– Бамба сам все мне рассказал. Феликс, у твоей матери было четверо братьев и три сестры. Упоминала ли она о них?
– Нет.
– Описывала ли когда-нибудь Африку? Сенегал? Мавританию?
При каждом названии я только мотал головой, пристыженный собственным молчанием. Никогда раньше я не замечал этих белых пятен на карте моей памяти: Мама как-то исподволь внушила мне, что ее жизнь началась одновременно с моей, и я, как избалованный, беззаботный эгоист, искренне верил в это.
– Возила ли она тебя в черные кварталы Парижа – в Золотую Каплю, в Шато-Руж, в Страсбур-Сен-Дени, на рынок Дежан?[10]
– Нет, она ненавидела эти места и запрещала мне посещать «гетто». Мы даже к тамошним парикмахерам не ходили и шмотки не покупали.
– Что ж, ты подтверждаешь мой диагноз. Фату порвала со своим прошлым, со своими корнями, и пустилась в свободное плавание. Она решила стереть из памяти свою историю, свое происхождение. А когда человек отрекается от своего прошлого, он тем самым лишает себя настоящего и, уж конечно, будущего.
И вот именно в этот момент мы увидели самое страшное: Мама, словно в подтверждение слов Сент-Эспри, смочила губку жавелевой водой и начала растирать ею руки и плечи. При этом ее лицо исказилось от боли, но она упрямо продолжала свое дело.
– О господи, да она же спалит себе кожу! – завопила мадам Симона.
Сент-Эспри кинулся к Фату и вырвал у нее из рук бутылку и губку. Мама растерянно посмотрела на свои пустые ладони, призадумалась и через несколько секунд попыталась начать все снова. Но он решительно удержал ее. Она сразу потеряла интерес ко всему окружающему, села на стул и замерла. Для нее ничто уже не существовало. Наши взгляды, наши разговоры – все это проходило мимо ее сознания.
– Ну вот, теперь она взялась за себя, значит придется ее госпитализировать, другого выхода нет, – решила мадам Симона. – Сейчас позвоню в «скорую».
– Только не это! – воскликнул Сент-Эспри, не дав ей схватить телефонную трубку.

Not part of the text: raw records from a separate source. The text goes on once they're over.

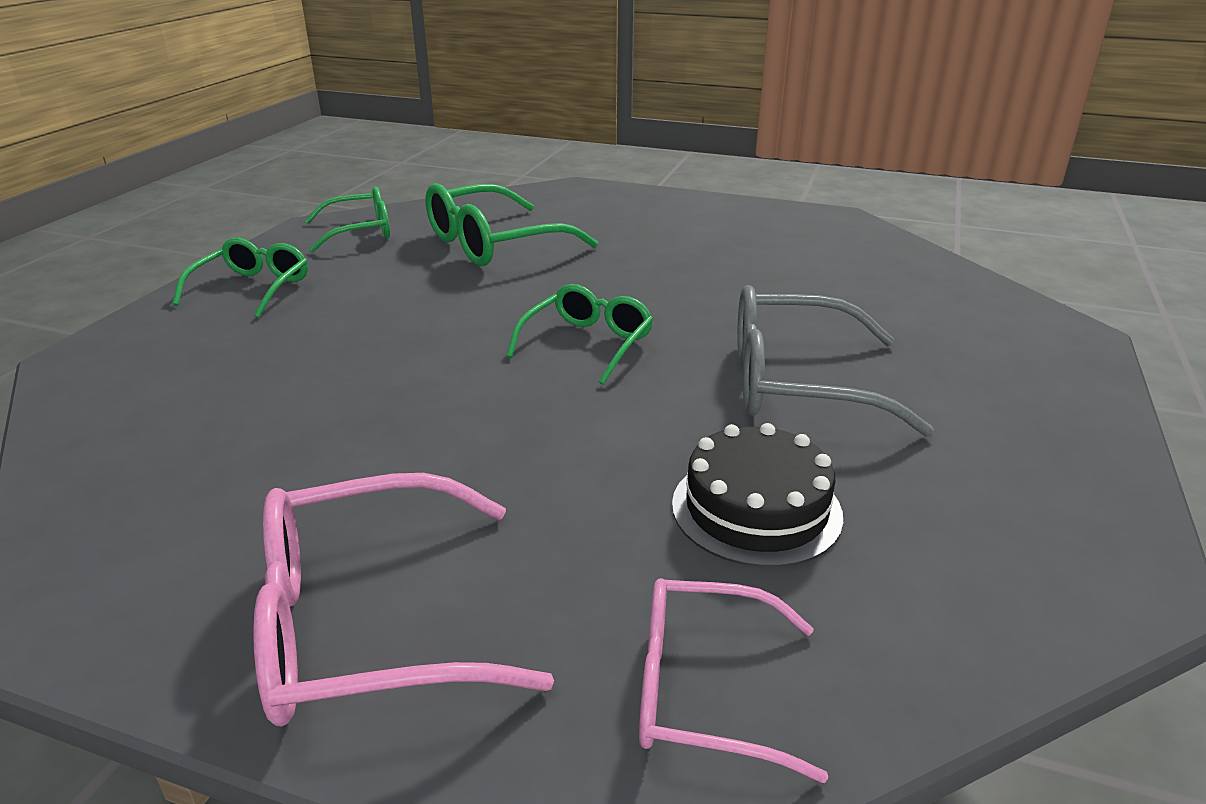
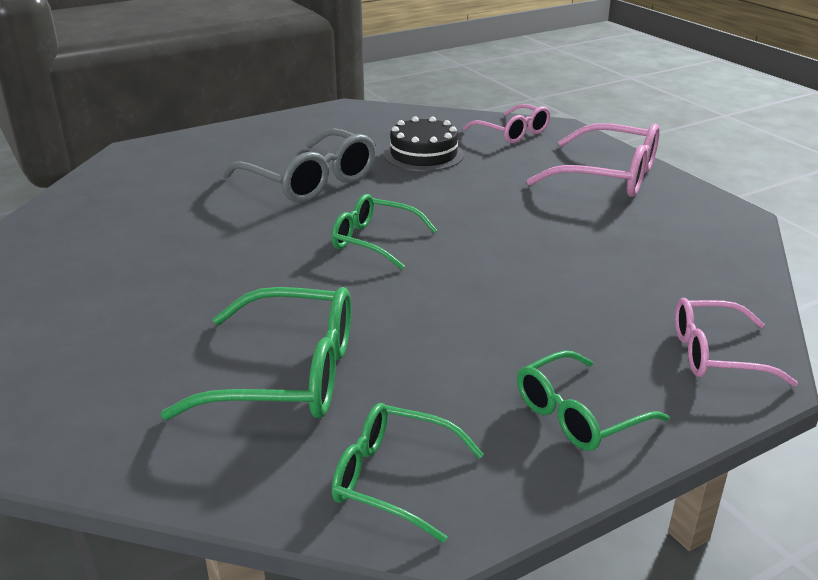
camera: 140 degrees left, 0 degrees up
(126, 367) = (715, 354): none -> pink glasses
(587, 344) = (374, 241): green glasses -> green glasses turned 45 degrees clockwise

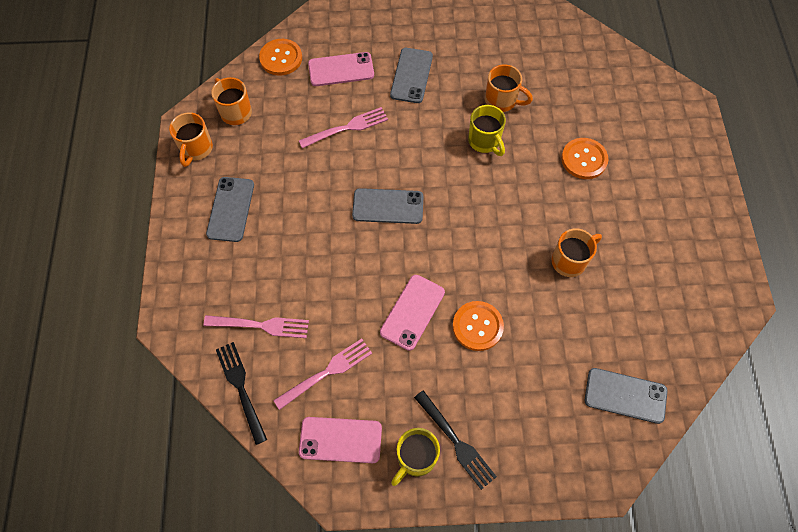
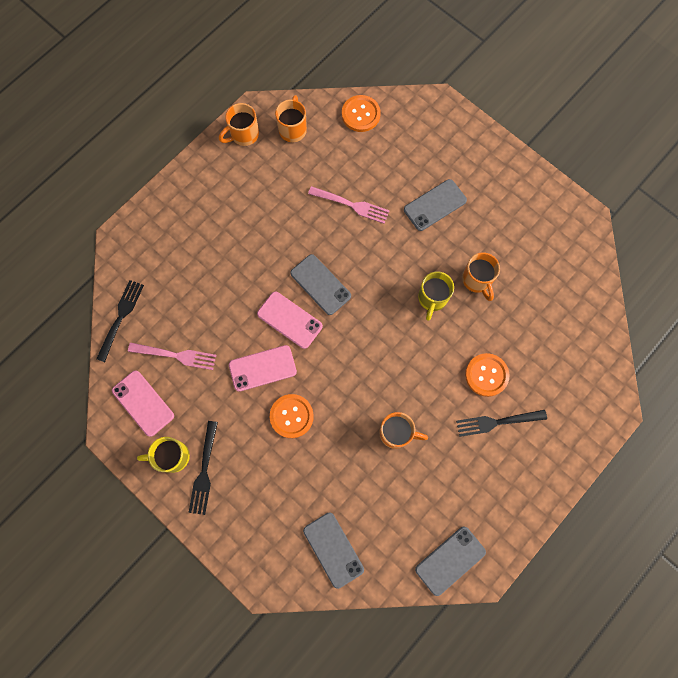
camera: 45 degrees right, 10 degrees up
(231, 209) = (224, 196): grey phone -> grey phone (450, 560)
(261, 325) = (168, 290): pink fork -> none
(341, 69) = (391, 158): pink phone -> pink phone (289, 320)
(629, 184) = (497, 422): none -> black fork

Вот тут я впервые почувствовал к нему симпатию.
– Но… как же быть? – робко спросила мадемуазель Тран.
– Фату нужно отвезти домой. Если ей и суждено возродиться к жизни, то лишь на земле, где она увидела свет.
– Что-то я не пойму, – вздохнула мадам Симона.
Сент-Эспри схватил Маму за плечо, стронул с места (она пошла за ним не глядя, послушно, как робот) и, обратившись ко мне, скомандовал:
– Собери ее вещи, Феликс, мы уезжаем. Твоей матери необходима Африка. Только Африка сможет ее вылечить.
С того момента, как мы вышли из самолета в Сенегале, я испытывал дискомфорт. Не тот банальный дискомфорт, который причиняют неудобные кровати, стулья, помещения, нет, это был мой особый дискомфорт, ощущаемый и где-то внутри, и на коже – словом, захвативший все мое существо. Местные запахи, жара, краски, свет, звуки, расслабленность, ритмы, близость чужих тел – все казалось мне чужим, все отталкивало.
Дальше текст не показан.